» **Exercise set**:
(1) Reproduce verbatim the stretch of the datetime discussion below from "They're not redundant." through "the same result?".
(2) List every function or method that the paragraph beginning "They're not redundant." in the datetime discussion below names.

» **Text shown**:

They're not redundant. str provides gives you some human-readable, ideally but not necessarily parseable, representation. isoformat gives you a specific format that you know is parseable by many other libraries and languages, and sorts in date order. strftime lets you specify a format to be parsed by specific code or problem-specific human expectations. Is the fact that they happen to overlap (which is already true, since you can always specify the same format explicitly if you want) any worse than the fact that str(3) and format(3, 'd') give you the same result?

> Plus again, right now strftime takes an explicit format string and then generates a datetime string with exactly this and only this format.
> In the optional format string scenario, it would have to generate slightly differently formatted output depending on whether there is microseconds and/or timezone information. So, like for strptime, this would change the very clearly defined current behavior into a mix of things, unnecessarily.

The purpose of strftime and strptime is to be inverses of each other--to generate and parse datetime strings in a specified way. If one of those ways is "the default Python string representation" for one function, it should be true for the other. (Doesn't gnu strf/ptime have an extension that gives you % codes for "default" date and time representations, which don't guarantee anything other than that they be reasonable for the locale and reversible?)

>>> That said, I still think that the basic idea - being able to reverse-parse the output of datetime.__str__ - is right.
>>> 
>>> I would suggest that a better place for this is an additional classmethod constructor (the datetime class already has quite a number of them). Maybe fromisostring() could be a suitable name ?

» **Information shown**:

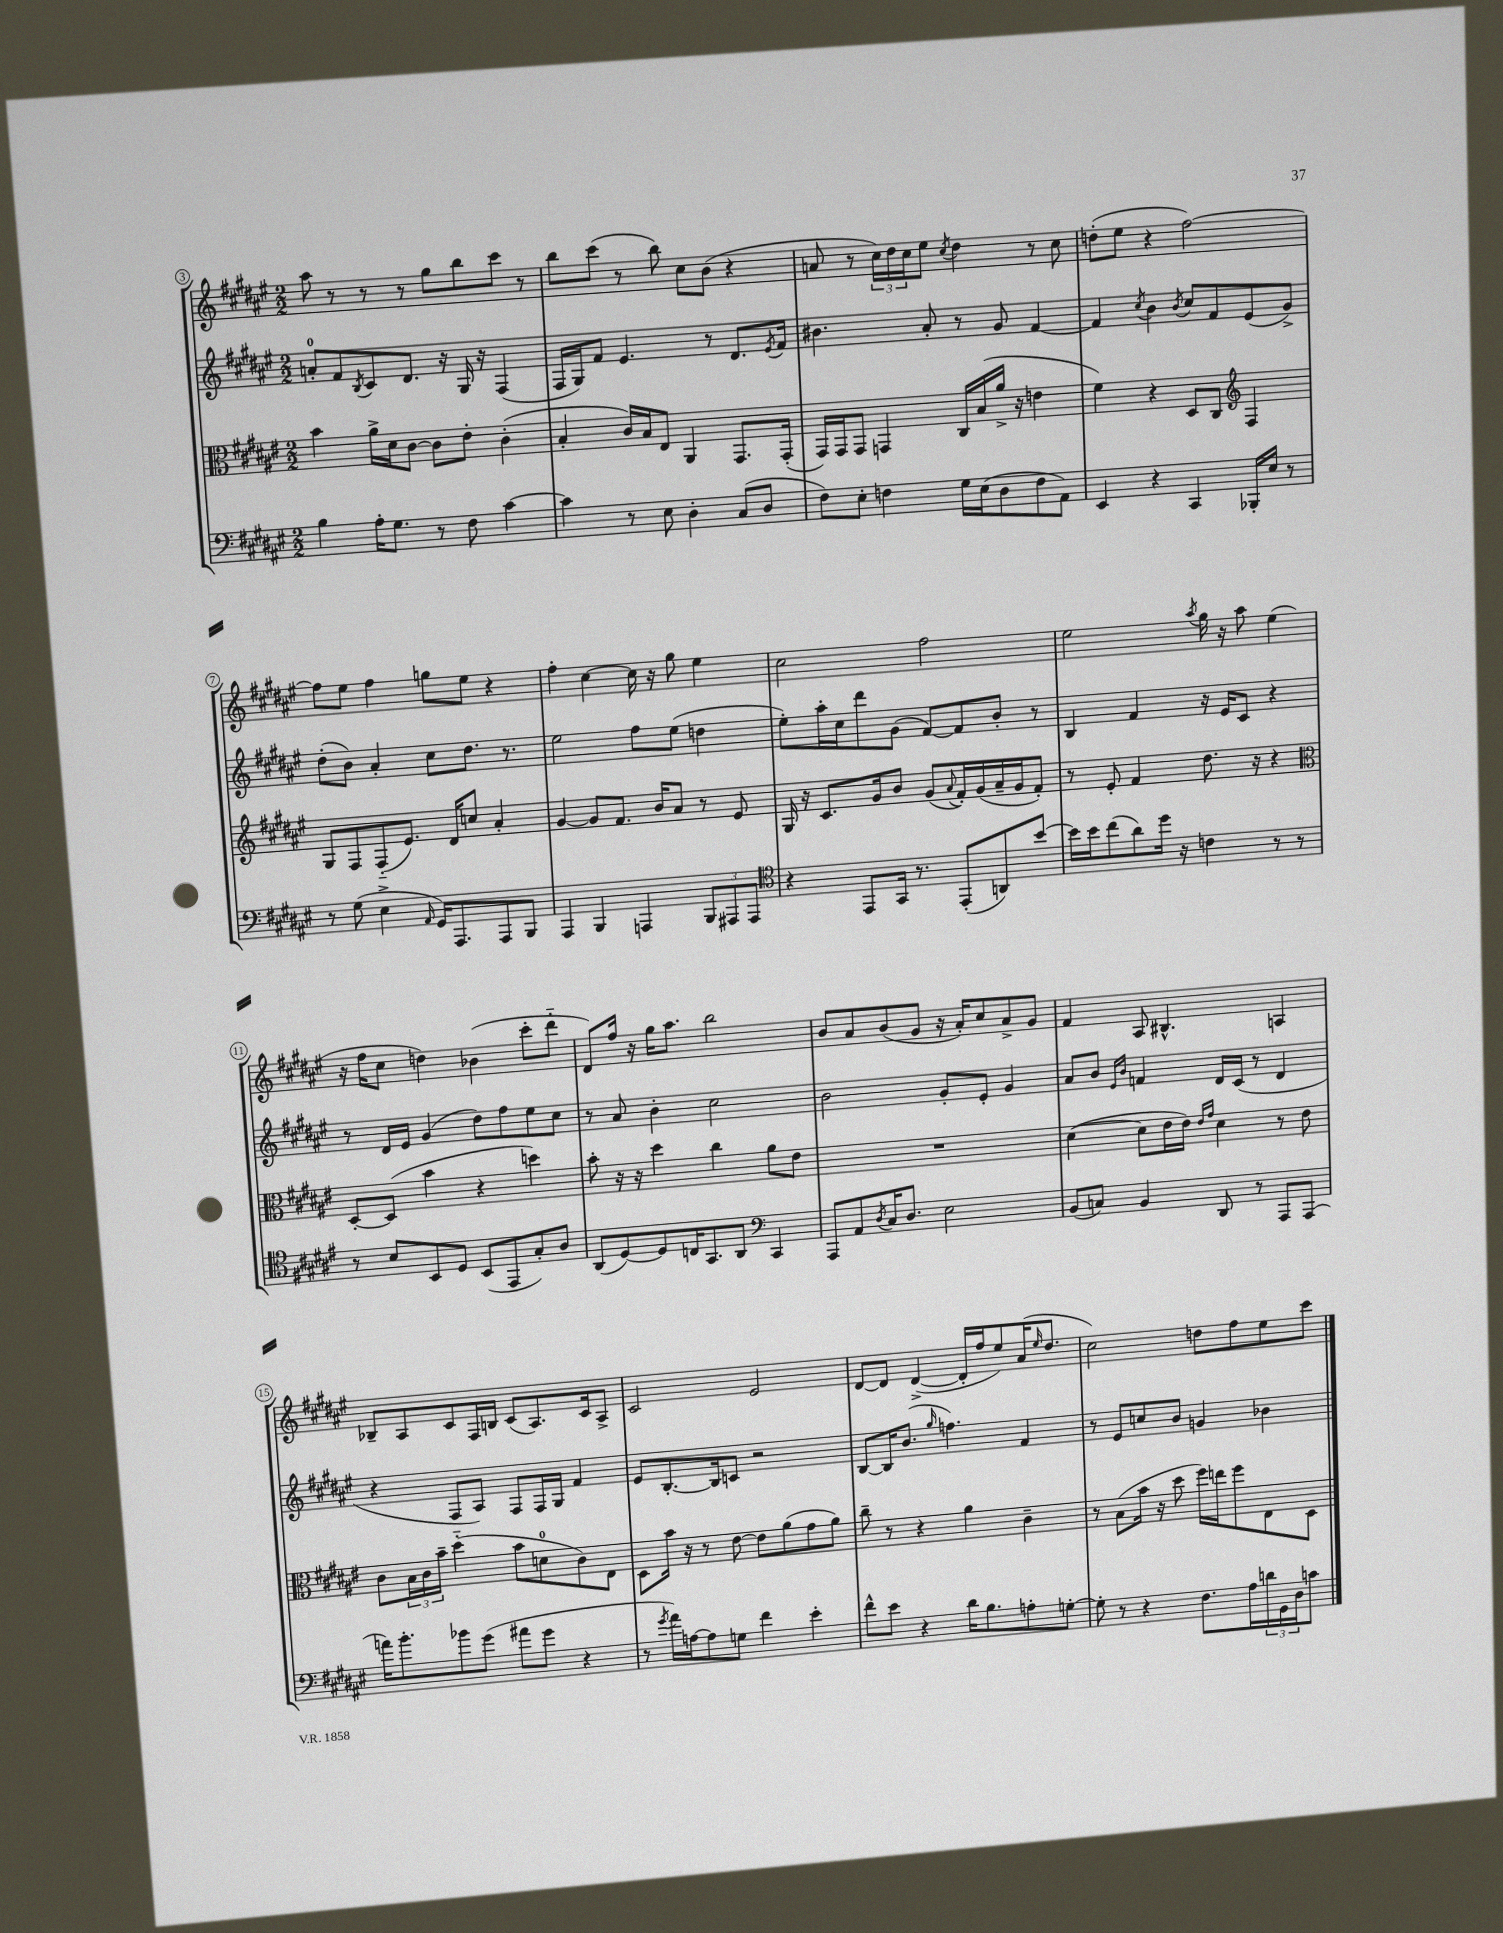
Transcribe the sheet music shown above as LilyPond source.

» **Answers by task**:
(1)
They're not redundant. str provides gives you some human-readable, ideally but not necessarily parseable, representation. isoformat gives you a specific format that you know is parseable by many other libraries and languages, and sorts in date order. strftime lets you specify a format to be parsed by specific code or problem-specific human expectations. Is the fact that they happen to overlap (which is already true, since you can always specify the same format explicitly if you want) any worse than the fact that str(3) and format(3, 'd') give you the same result?

(2) str, isoformat, strftime, format